REQUIRED WORK: Work through the listing below, copying each line that carries the word "ricos".
'''
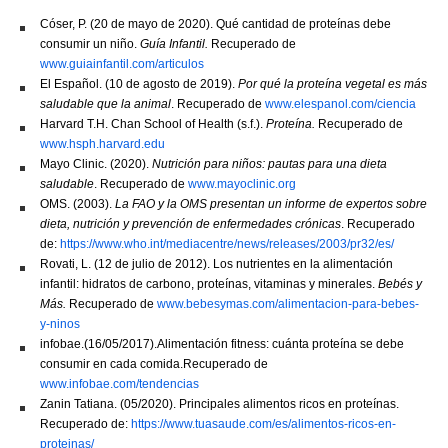
Cóser, P. (20 de mayo de 2020). Qué cantidad de proteínas debe
consumir un niño.
Guía Infantil.
Recuperado de
www.guiainfantil.com/articulos
El Español. (10 de agosto de 2019).
Por qué la proteína vegetal es más
saludable que la animal
. Recuperado de
www.elespanol.com/ciencia
Harvard T.H. Chan School of Health (s.f.).
Proteína.
Recuperado de
www.hsph.harvard.edu
Mayo Clinic. (2020).
Nutrición para niños: pautas para una dieta
saludable
. Recuperado de
www.mayoclinic.org
OMS. (2003).
La FAO y la OMS presentan un informe de expertos sobre
dieta, nutrición y prevención de enfermedades crónicas
. Recuperado
de:
https://www.who.int/mediacentre/news/releases/2003/pr32/es/
Rovati, L. (12 de julio de 2012). Los nutrientes en la alimentación
infantil: hidratos de carbono, proteínas, vitaminas y minerales.
Bebés y
Más.
Recuperado de
www.bebesymas.com/alimentacion-para-bebes-
y-ninos
infobae.(16/05/2017).Alimentación fitness: cuánta proteína se debe
consumir en cada comida.Recuperado de
www.infobae.com/tendencias
Zanin Tatiana. (05/2020). Principales alimentos ricos en proteínas.
Recuperado de:
https://www.tuasaude.com/es/alimentos-ricos-en-
proteinas/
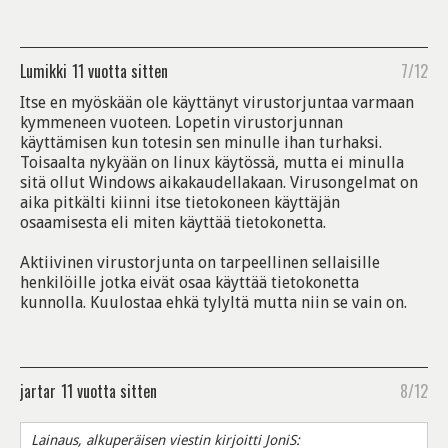
Lumikki
11 vuotta sitten
7/12
Itse en myöskään ole käyttänyt virustorjuntaa varmaan
kymmeneen vuoteen. Lopetin virustorjunnan
käyttämisen kun totesin sen minulle ihan turhaksi.
Toisaalta nykyään on linux käytössä, mutta ei minulla
sitä ollut Windows aikakaudellakaan. Virusongelmat on
aika pitkälti kiinni itse tietokoneen käyttäjän
osaamisesta eli miten käyttää tietokonetta.
Aktiivinen virustorjunta on tarpeellinen sellaisille
henkilöille jotka eivät osaa käyttää tietokonetta
kunnolla. Kuulostaa ehkä tylyltä mutta niin se vain on.
jartar
11 vuotta sitten
8/12
Lainaus, alkuperäisen viestin kirjoitti JoniS:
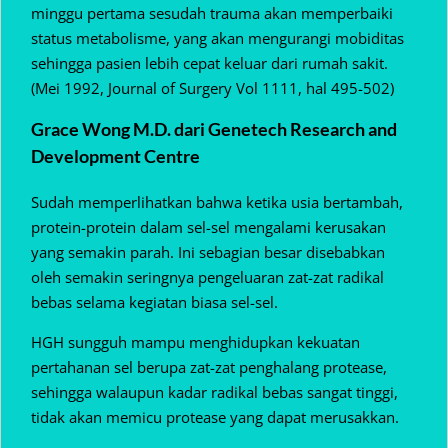
minggu pertama sesudah trauma akan memperbaiki
status metabolisme, yang akan mengurangi mobiditas
sehingga pasien lebih cepat keluar dari rumah sakit.
(Mei 1992, Journal of Surgery Vol 1111, hal 495-502)
Grace Wong M.D. dari Genetech Research and
Development Centre
Sudah memperlihatkan bahwa ketika usia bertambah,
protein-protein dalam sel-sel mengalami kerusakan
yang semakin parah. Ini sebagian besar disebabkan
oleh semakin seringnya pengeluaran zat-zat radikal
bebas selama kegiatan biasa sel-sel.
HGH sungguh mampu menghidupkan kekuatan
pertahanan sel berupa zat-zat penghalang protease,
sehingga walaupun kadar radikal bebas sangat tinggi,
tidak akan memicu protease yang dapat merusakkan.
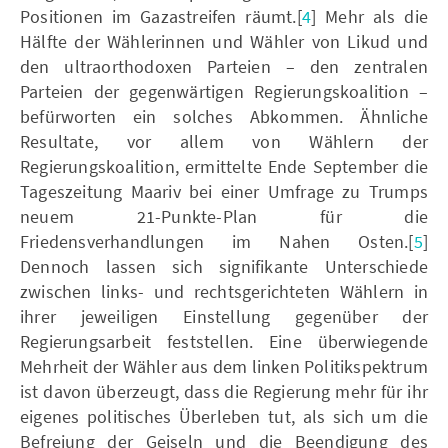
Positionen im Gazastreifen räumt.[
4
] Mehr als die
Hälfte der Wählerinnen und Wähler von Likud und
den ultraorthodoxen Parteien – den zentralen
Parteien der gegenwärtigen Regierungskoalition –
befürworten ein solches Abkommen. Ähnliche
Resultate, vor allem von Wählern der
Regierungskoalition, ermittelte Ende September die
Tageszeitung Maariv bei einer Umfrage zu Trumps
neuem 21-Punkte-Plan für die
Friedensverhandlungen im Nahen Osten.[
5
]
Dennoch lassen sich signifikante Unterschiede
zwischen links- und rechtsgerichteten Wählern in
ihrer jeweiligen Einstellung gegenüber der
Regierungsarbeit feststellen. Eine überwiegende
Mehrheit der Wähler aus dem linken Politikspektrum
ist davon überzeugt, dass die Regierung mehr für ihr
eigenes politisches Überleben tut, als sich um die
Befreiung der Geiseln und die Beendigung des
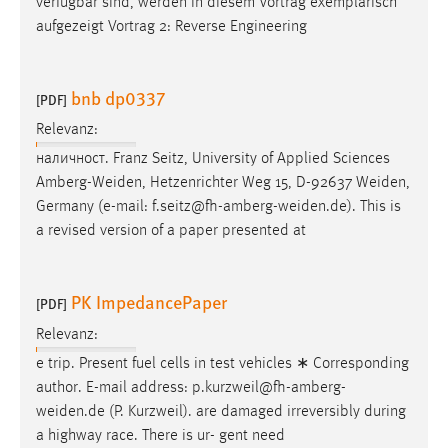
verfügbar sind, werden in diesem Vortrag exemplarisch
aufgezeigt Vortrag 2: Reverse Engineering
bnb dp0337
[PDF]
Relevanz:
наличност. Franz Seitz, University of Applied Sciences
Amberg-Weiden
, Hetzenrichter Weg 15, D-92637
Weiden
,
Germany (e-mail:
f.seitz@fh-amberg-weiden.de
). This is
a revised version of a paper presented at
PK ImpedancePaper
[PDF]
Relevanz:
e trip. Present fuel cells in test vehicles ∗ Corresponding
author. E-mail address:
p.kurzweil@fh-amberg-
weiden.de
(P. Kurzweil). are damaged irreversibly during
a highway race. There is ur- gent need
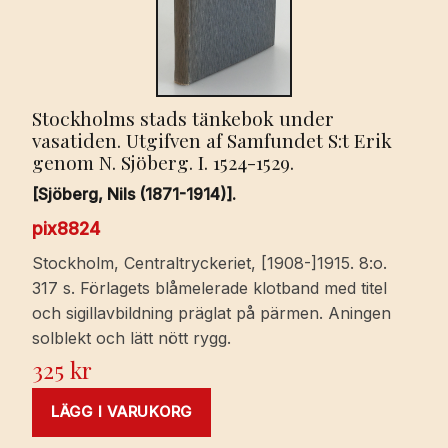
Stockholms stads tänkebok under
vasatiden. Utgifven af Samfundet S:t Erik
genom N. Sjöberg. I. 1524-1529.
[Sjöberg, Nils (1871-1914)].
pix8824
Stockholm, Centraltryckeriet, [1908-]1915. 8:o.
317 s. Förlagets blåmelerade klotband med titel
och sigillavbildning präglat på pärmen. Aningen
solblekt och lätt nött rygg.
325
kr
LÄGG I VARUKORG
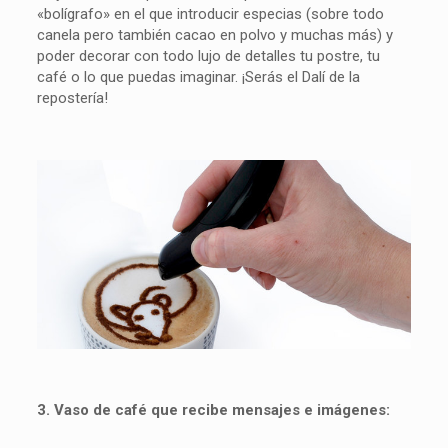
«bolígrafo» en el que introducir especias (sobre todo
canela pero también cacao en polvo y muchas más) y
poder decorar con todo lujo de detalles tu postre, tu
café o lo que puedas imaginar. ¡Serás el Dalí de la
repostería!
3. Vaso de café que recibe mensajes e imágenes:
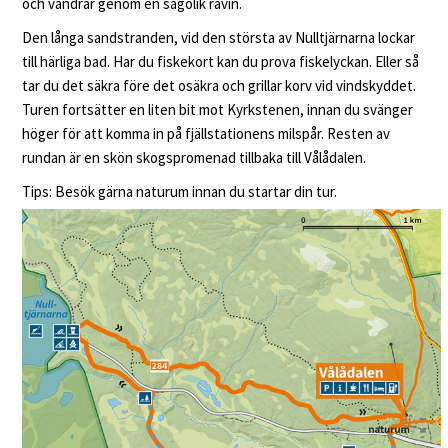
och vandrar genom en sagolik ravin.
Den långa sandstranden, vid den största av Nulltjärnarna lockar
till härliga bad. Har du fiskekort kan du prova fiskelyckan. Eller så
tar du det säkra före det osäkra och grillar korv vid vindskyddet.
Turen fortsätter en liten bit mot Kyrkstenen, innan du svänger
höger för att komma in på fjällstationens milspår. Resten av
rundan är en skön skogspromenad tillbaka till Vålådalen.
Tips: Besök gärna naturum innan du startar din tur.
'''
ANSWER TO THE PROBLEM:
Zanin Tatiana. (05/2020). Principales alimentos ricos en proteínas.
https://www.tuasaude.com/es/alimentos-ricos-en-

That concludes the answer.